Work to be completed
Please repeat the lines of the data below word for word, from the line containing "At which category" through the line containing "Rank the categories", with both of those lines included.

Records supplied

• • • • •

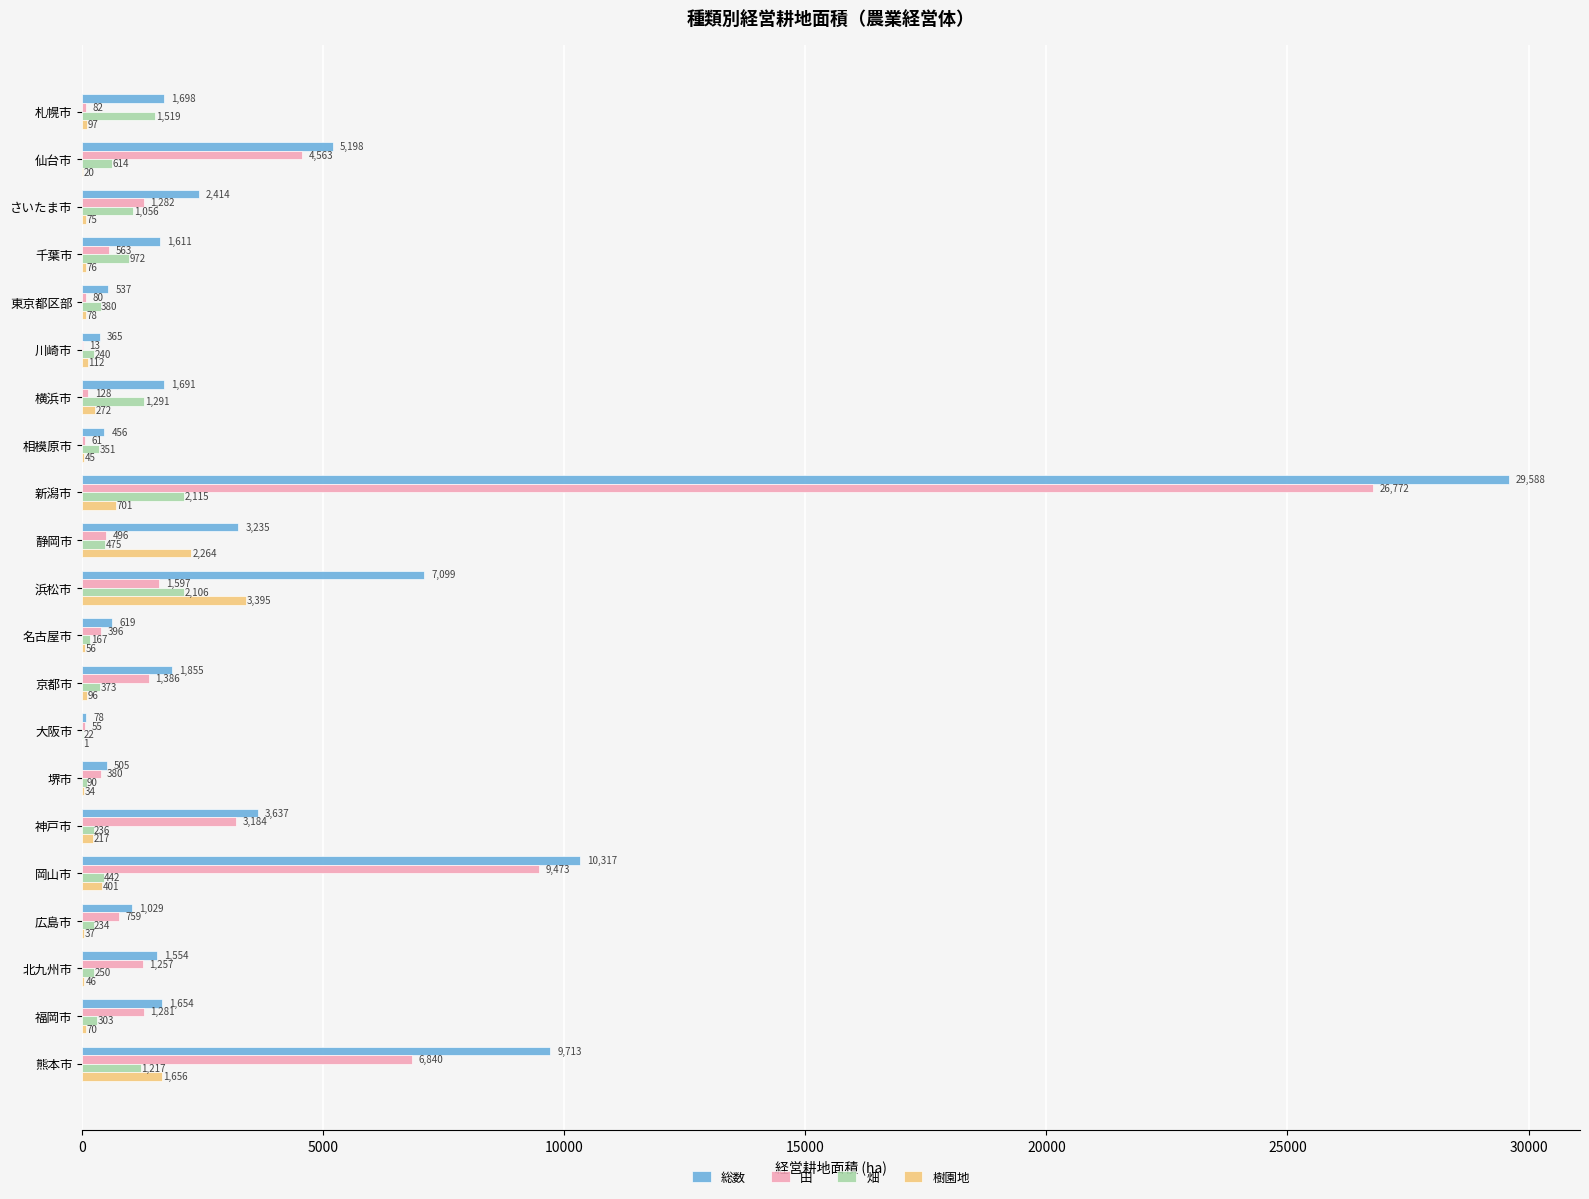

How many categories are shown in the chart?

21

• • • • •

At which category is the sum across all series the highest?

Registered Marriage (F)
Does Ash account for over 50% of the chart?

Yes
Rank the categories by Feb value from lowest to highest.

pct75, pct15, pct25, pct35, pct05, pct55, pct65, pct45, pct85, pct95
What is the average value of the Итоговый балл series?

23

• • • • •

Result for this task
At which category is the sum across all series the highest?

Registered Marriage (F)
Does Ash account for over 50% of the chart?

Yes
Rank the categories by Feb value from lowest to highest.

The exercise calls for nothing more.